Brentz is looking forward to playing a full season and seeing what he can produce.


“The injuries have happened. My goal is to have a great offseason, work on my conditioning, and come back as a strong as I can be,” he said. “I don’t want the injury-prone label. I know if I’m healthy I’ll hit.”

For now, Brentz is looking forward to seeing his fraternal twin brother, Jared, get married in November.

“It’s been a good time. We won the league in Pawtucket, I got called up, and now my brother will be getting married,” Brentz said. “I want to keep it rolling.”

Napoli out again

First baseman Mike Napoli has not started since Wednesday and may not return to the lineup until Tuesday’s game against Tampa Bay at Fenway Park.

“We’re probably looking at when we get off this road trip,” Farrell said.

Napoli is hitless in his last 15 at-bats and 7 of 45 (.156) going back to Aug. 27 with two extra-base hits. He has been playing with a sprained left ring finger and a foot injury.

Allen Craig started at first base on Saturday.

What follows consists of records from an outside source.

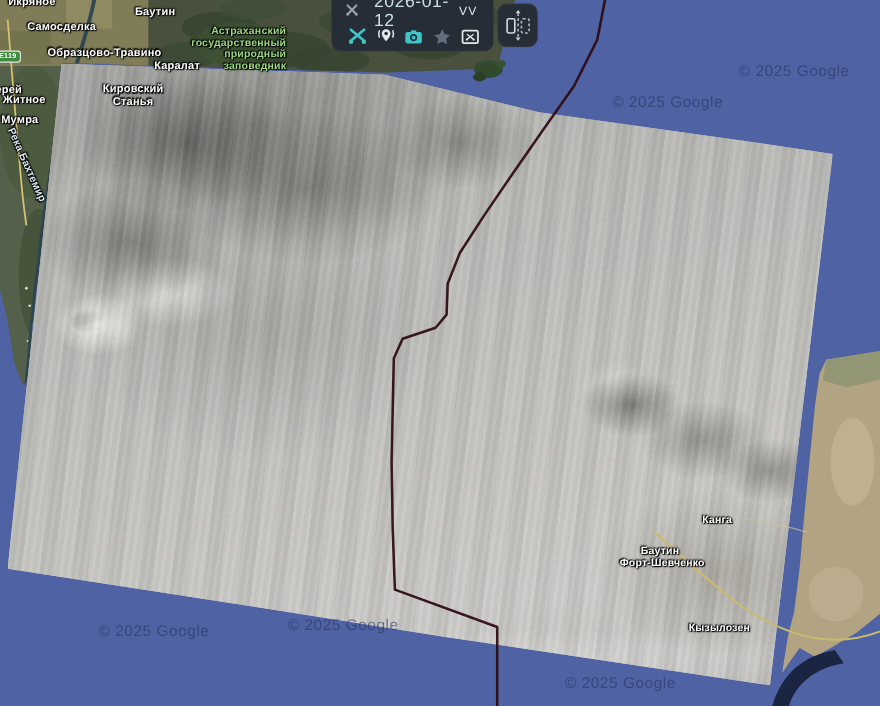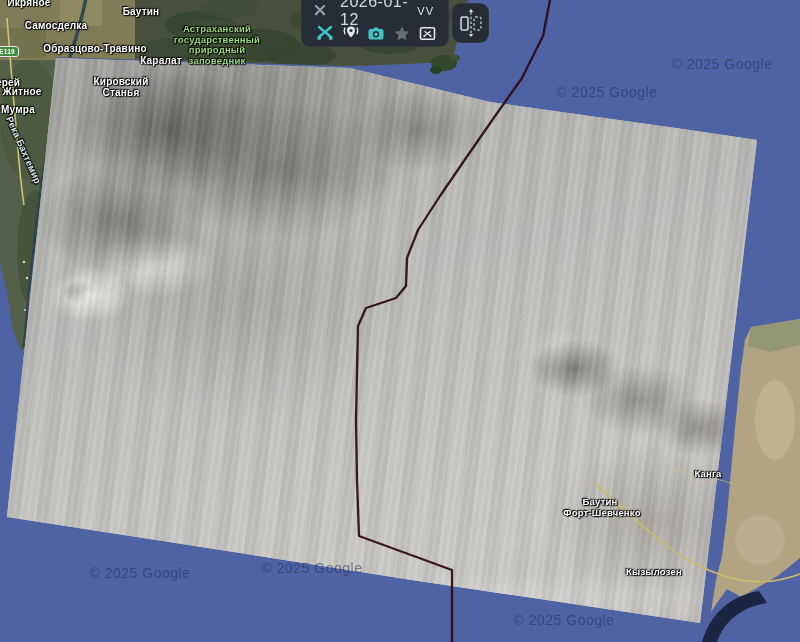--- a/index.html
+++ b/index.html
@@ -32,21 +32,21 @@
       radial-gradient(160px 110px at 655px 520px, rgba(140,135,124,.5), transparent 70%),
       radial-gradient(220px 160px at 240px 300px, rgba(130,128,125,.35), transparent 75%),
       linear-gradient(168deg,#a9a9a7 0%,#b4b4b1 25%,#c0c0bd 55%,#c9c8c5 80%,#bfbebb 100%);
   }
 
   
   .map-label{position:absolute;z-index:5;transform:translate(-50%,-50%);
     color:#fff;font-weight:700;font-size:10px;line-height:11px;text-align:center;
     white-space:pre-line;letter-spacing:.2px;pointer-events:none;
     text-shadow:0 0 2px #000,0 0 2px #000,1px 1px 1px rgba(0,0,0,.95),-1px -1px 1px rgba(0,0,0,.95);}
-  .map-label.small{font-size:9.5px;line-height:10.5px;}
+  .map-label.small{font-size:9.5px;line-height:10.5px;text-align:right;}
   .map-label.green{color:#9bd981;}
   .map-label.river{transform:translate(-50%,-50%) rotate(66deg);color:#d9e6f2;font-size:9.5px;}
 
   .wm{position:absolute;z-index:5;transform:translate(-50%,-50%);
       font-size:14px;color:rgba(38,48,88,.55);letter-spacing:.5px;white-space:nowrap;pointer-events:none;}
 
   
   #badge-e119{position:absolute;left:-5px;top:46px;z-index:5;background:#3d8b3f;
     border:1px solid #e9e9e9;border-radius:3px;color:#fff;font-size:6.5px;font-weight:700;
     padding:1px 3px;letter-spacing:.3px;}
@@ -135,21 +135,21 @@
   <div class="map-label green small" style="left:217px;top:45px">Астраханский
 государственный
 природный
 заповедник</div>
   <div class="map-label" style="left:121px;top:87px">Кировский
 Станья</div>
   <div class="map-label" style="left:22px;top:91px">Житное</div>
   <div class="map-label" style="left:18px;top:109px">Мумра</div>
   <div class="map-label" style="left:8px;top:82px">ерей</div>
   <div class="map-label river" style="left:24px;top:150px">Река Бахтемир</div>
-  <div class="map-label small" style="left:708px;top:474px">Канга</div>
+  <div class="map-label small" style="left:652px;top:474px">Канга</div>
   <div class="map-label small" style="left:600px;top:502px">Баутин</div>
   <div class="map-label small" style="left:602px;top:513px">Форт-Шевченко</div>
   <div class="map-label small" style="left:654px;top:572px">Кызылозен</div>
 
   <div class="wm" style="left:722px;top:64px">© 2025 Google</div>
   <div class="wm" style="left:607px;top:92px">© 2025 Google</div>
   <div class="wm" style="left:140px;top:573px">© 2025 Google</div>
   <div class="wm" style="left:312px;top:568px">© 2025 Google</div>
   <div class="wm" style="left:564px;top:620px">© 2025 Google</div>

“This also provides more regular and everyday at-bats for Allen Craig, even though it’s at a position he’s had the fewest games played,” Farrell said.

Carrying the load

Through Friday, David Ortiz, who drove in both runs Saturday night with a home run in the first inning, had driven in 17.3 percent of the runs the Red Sox had scored this season. That’s the highest percentage in the majors. Giancarlo Stanton of Marlins was second at 17.0 percent and Jose Abreu of the White Sox third at 16.5. Ortiz has had 10 seasons with at least 96 RBIs . . . When Rusney Castillo threw a runner out at the plate on Friday night, he became the ninth Red Sox outfielder with an assist this season. The Sox lead the American League with 36. Yoenis Cespedes leads the majors with 15 assists (12 with Oakland) with Jackie Bradley Jr. tied for second with 13 . . . The Red Sox had a scout in Kansas City on Saturday to watch righthander James Shields, who will be a free agent after the season. Shields took the loss, allowing three runs to the Tigers over 6⅔ innings. He is 14-8 with a 3.18 ERA . . . Brock Holt, who has not played since Sept. 5 because of a concussion, is tentatively scheduled for another exam on Tuesday. The Sox remain at least somewhat optimistic that Holt will get in a game or two before the season ends . . . With Castillo starting in center field, Bradley Jr. started in right field for the first time since May 3. Farrell said there was a chance Castillo would start some games in right field during the final homestand. “I kind of view them as almost interchangeable,” Farrell said. Castillo has so far played only center field in major and minor league games since signing with the Sox.